Presentation description

Hepatocellular carcinoma (HCC) is the most common form of primary liver cancer and is the third-most deadly cancer in the U.S. with a dismal five-year survival rate of only 18%. HCC is typically diagnosed at intermediate to late stages, precluding curative treatment. Intermediate-stage HCC is often treated with doxorubicin-based trans-arterial chemoembolization (TACE). However, due to extreme chemoresistance, HCC relapse following TACE is common. To become resistant, HCC cells can undergo epithelial-mesenchymal transition (EMT), a conserved developmental program that promotes survival, cell motility, and invasiveness. Thus, EMT has emerged as an attractive target to overcome resistance and prevent metastasis. The 518 human protein kinases, i.e., the kinome, are critical for cell signaling including the cancer cell EMT. Kinases are also highly druggable and may, therefore, serve as viable drug targets to reverse EMT and prevent chemoresistance. We hypothesize that mesenchymal HCC cells rewire their kinome to adapt to chemotherapy, and that inhibiting adaptive kinases reduces resistance.

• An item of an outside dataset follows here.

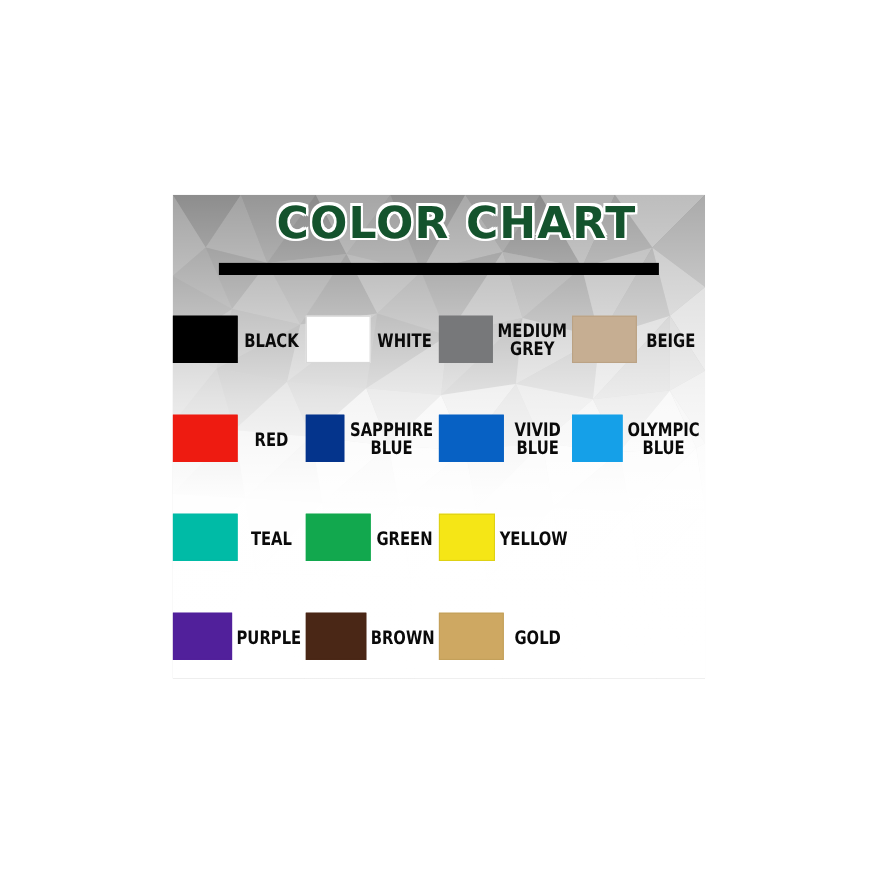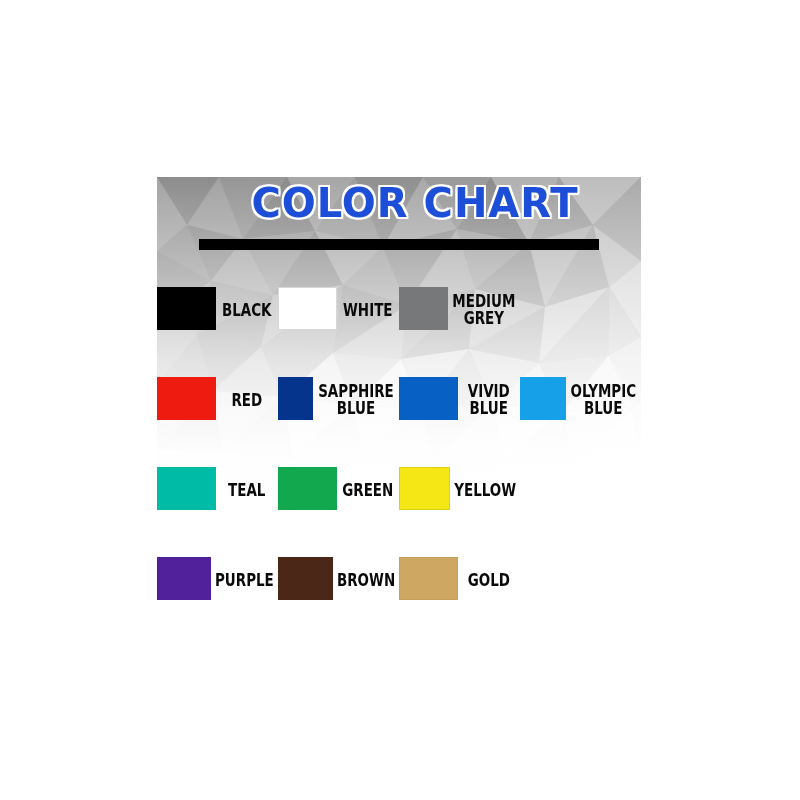"COLOR CHART" #chart-title { color: #1d4ed8 -> #14532d }
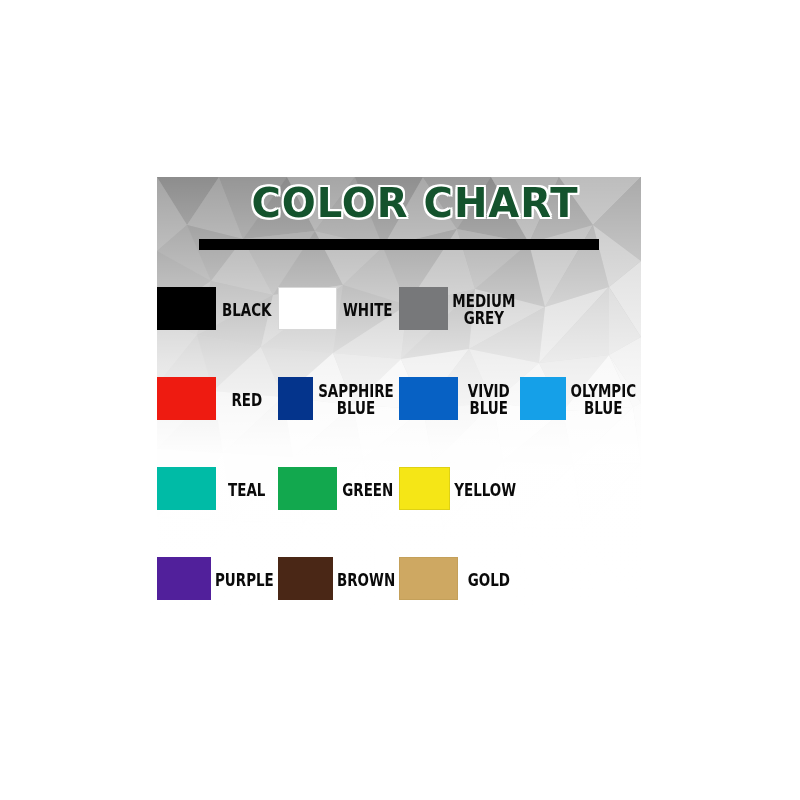"BEIGE" div.swatch-cell { html: none -> <div> <div></div> <div>BEIGE</div> </div> }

In this study, we used our in-house developed, mass spectrometry (MS)-based kinomics platform to assess kinome rewiring in the mesenchymal HCC cells treated with sub-lethal doxorubicin. We found that the mesenchymal HCC cell line SNU387 systematically activated a network of kinases involved in cell survival (MERTK, HCK) and the DNA damage response (CHEK1, NEK2, AURKB). Gene set enrichment analysis (GSEA) confirmed that cell proliferation, survival, and DNA damage response pathways were upregulated. This suggested that mesenchymal HCC cells adapt to doxorubicin treatment by simultaneously inhibiting apoptosis and enhancing their DNA damage repair. Thus, combining doxorubicin with inhibitors of tyrosine kinases that promote survival, and DNA damage checkpoint kinase inhibitors may prevent HCC adaption to doxorubicin/TACE treatment.